General Electric Co. v. Martin

331 So. 2d 228 | La. Ct. App. | 1976

LEMMON, Judge.

Plaintiff has appealed from the dismissal of its suit which sought to collect a corporate debt from an individual defendant, Cecil Martin.

Plaintiff had obtained a judgment in another proceedings against C. C. Rentals, Inc., a corporation for which Martin worked on salary as manager.1 When a judgment debtor rule was filed, Martin authorized the company attorney to negotiate with plaintiff to prevent seizure of the company assets. After some negotiations, the exact nature and extent of which was in dispute, plaintiff agreed to withhold execution of the judgment. C. C. Rental’s attorney then sent plaintiff’s attorney a corporation check in the amount of $100.-00, accompanied by the following letter:

“This will confirm our agreement.
“Cecil Martin, who is associated with C-C Rentals, Inc., has agreed to pay $100.00 per week on the amount due General Electric Company. He understands this amount to be $1,589.67, plus interest from March 31, 1971, plus costs.
“So long as he continues to make these $100.00 per week payments you have agreed not to take any further action to collect a judgment.
“If this confirms your understanding, please initial a copy of this letter and return it to me for my files.” 2

Martin left C. C. Rentals’ employ shortly thereafter, and plaintiff received no further payments on the debt. Plaintiff then filed this suit to collect the .debt from Martin as his personal obligation.

Since parol evidence cannot be received to prove a promise to pay the debt of a third person [C.C. art. 2278(3)], the issues before us are (1) whether Martin authorized the letter as a personal undertaking and (2) whether the letter obliged Martin to pay the entire judgment.

*230The trial court found that the attorney, at the time of writing the letter, “was not Martin’s lawyer. He was the lawyer for C. C. Rentals, Inc.” Our review of the evidence shows that neither plaintiff’s attorney nor other representative ever discussed the matter with Martin, and at least in the beginning of negotiations the attorney undoubtedly represented Martin’s employer and not Martin individually. While plaintiff’s counsel testified as to his understanding from the negotiations that Martin undertook to bind himself personally, both Martin and the attorney denied any intent for Martin to undertake any personal obligation. Furthermore, the sole payment delivered under the agreement was a corporation check.

Nevertheless, even if the attorney was authorized to bind Martin personally at the time of writing the letter and intended to do so, the language does not reasonably establish an obligation for Martin to assume payment of the entire judgment.3 At most, the letter established that he bargained to pay $100.00 each week in exchange for plaintiff’s forebearance in withholding execution of the judgment that week.

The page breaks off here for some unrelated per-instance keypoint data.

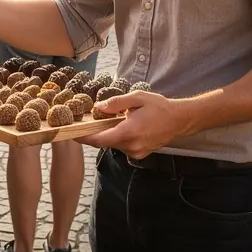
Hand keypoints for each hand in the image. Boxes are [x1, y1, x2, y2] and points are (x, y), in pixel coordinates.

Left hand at [78, 88, 192, 158]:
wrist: (180, 120)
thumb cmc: (159, 106)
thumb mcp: (137, 97)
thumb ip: (116, 103)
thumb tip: (98, 108)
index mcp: (130, 131)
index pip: (100, 140)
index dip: (84, 138)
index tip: (71, 133)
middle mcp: (132, 145)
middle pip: (105, 142)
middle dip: (96, 133)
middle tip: (89, 121)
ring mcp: (137, 152)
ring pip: (114, 144)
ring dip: (109, 134)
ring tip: (114, 120)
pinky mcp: (140, 154)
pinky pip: (123, 146)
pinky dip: (119, 137)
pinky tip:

An obligation to pay the debt of another must be express in all particulars. If plaintiff understood that Martin promised to personally pay the entire judgment, it was incumbent upon plaintiff to secure clear written evidence of the promise.

Finally, we reject plaintiff’s contention that it suffered a detriment in reliance on Martin’s promise. Any forebearance beyond one week after the agreement was not induced by Martin.

The judgment is affirmed.

AFFIRMED.

. Martin also owned 25% of the corporation stock.

. Plaintiff’s attorney responded with the following letter:

“Thank you for your letter of December 3, enclosing a check in the amount of $100.-00. This will confirm our understanding, as set out in your letter, that Mr. Cecil Martin will pay $100.00 per week on the amount due General Electric Company, and that this check acts as a first payment.
“I confirm to you that the amount owed is $1,589.67, plus interest and costs. We will determine these after sufficient payments are made to reduce the amount of the the claim.
“This will also confirm our agreement that we will take no further action to collect the judgment as long as weekly payments of $100.00 are received.
“Kindly make the checks payable to General Electric Company and foreward them to our office.”

. While the letter does not deny Martin intended to do so, plaintiff has the burden of proving by competent evidence that Martin did in fact personally assume the obligation.